Cakra yang  terkejut pun langsung mengubah posisinya menjadi duduk. Namun di saat yang sama, saat ini Asta juga sedang duduk di pangkuannya dengan posisi tepat menghadap ke arah dirinya.

"Kamu meminta aku menjadi istri kan?" 

"Bu—"

Mata Cakra terbelalak ketika dengan cepat Asta membungkam mulutnya menggunakan bibir mungil yang terpoles lipstik itu.

'Deg-deg-deg.' Jantung Cakra tak bisa bohong dengan apa yang dialaminya saat ini. 

Tubuhnya memanas, Adrelinnya naik saat Asta dengan cepat memundurkan tubuhnya dan meraba bagian perutnya yang masih tertutup kemeja itu.

'Ini gila!' Hanya itu yang ada di dalam pikirannya saat ini.

Namun tentu saja pikirannya tak cukup kuat untuk melawan desakan yang ada di dalam tubuhnya.

Mata Asta pun terus terpejam dengan bibir yang terus bergerak aktif, hingga akhirnya tangannya pun semakin turun ke bawah dan menarik kancing celana yang sedang dirabanya saat ini. 

'Jangan kalah As!' Hatinya memberi dukungan pada apa yang dilakukannya saat ini.

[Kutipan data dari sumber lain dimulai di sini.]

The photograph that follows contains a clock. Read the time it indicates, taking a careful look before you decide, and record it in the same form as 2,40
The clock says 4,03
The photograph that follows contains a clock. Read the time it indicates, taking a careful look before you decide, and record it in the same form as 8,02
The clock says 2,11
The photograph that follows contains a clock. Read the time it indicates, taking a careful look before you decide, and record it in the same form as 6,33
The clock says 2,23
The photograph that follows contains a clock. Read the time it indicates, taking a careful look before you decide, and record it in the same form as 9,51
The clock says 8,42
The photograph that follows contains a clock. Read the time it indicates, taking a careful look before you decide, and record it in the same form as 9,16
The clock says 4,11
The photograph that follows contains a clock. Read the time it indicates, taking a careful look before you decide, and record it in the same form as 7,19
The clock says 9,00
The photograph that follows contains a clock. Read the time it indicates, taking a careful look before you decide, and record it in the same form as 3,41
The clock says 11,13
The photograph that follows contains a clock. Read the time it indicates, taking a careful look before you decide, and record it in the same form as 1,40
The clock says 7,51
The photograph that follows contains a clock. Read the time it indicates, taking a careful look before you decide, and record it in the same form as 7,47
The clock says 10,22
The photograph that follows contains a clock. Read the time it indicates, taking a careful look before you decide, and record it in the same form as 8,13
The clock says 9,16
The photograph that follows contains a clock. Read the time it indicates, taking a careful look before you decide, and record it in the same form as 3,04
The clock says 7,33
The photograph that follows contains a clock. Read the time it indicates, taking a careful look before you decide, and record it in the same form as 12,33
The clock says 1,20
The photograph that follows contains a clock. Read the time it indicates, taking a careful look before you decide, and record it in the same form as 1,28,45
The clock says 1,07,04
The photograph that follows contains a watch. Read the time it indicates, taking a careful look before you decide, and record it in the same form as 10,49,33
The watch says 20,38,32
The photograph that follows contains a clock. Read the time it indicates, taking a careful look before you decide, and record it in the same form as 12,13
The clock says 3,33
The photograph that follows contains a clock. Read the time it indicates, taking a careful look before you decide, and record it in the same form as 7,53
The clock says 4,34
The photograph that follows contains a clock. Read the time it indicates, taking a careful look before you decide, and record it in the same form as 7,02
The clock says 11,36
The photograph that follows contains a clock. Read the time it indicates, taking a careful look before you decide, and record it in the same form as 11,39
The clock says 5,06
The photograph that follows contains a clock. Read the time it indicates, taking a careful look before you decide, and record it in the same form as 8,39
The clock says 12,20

Setelah tangan kanannya berhasil membuka kancing tersebut, kini berganti tangan kirinya yang menarik kemejanya sendiri  hingga kancing kemejanya tersebut bertaburan di lantai.

Cakra yang tersadar pun langsung menjauhkan tubuhnya dari Asta. "Hentikan, ini—"

Asta dengan cepat melumat kembali bibir laki-laki di depannya itu dan dengan cepat melepas kemejanya.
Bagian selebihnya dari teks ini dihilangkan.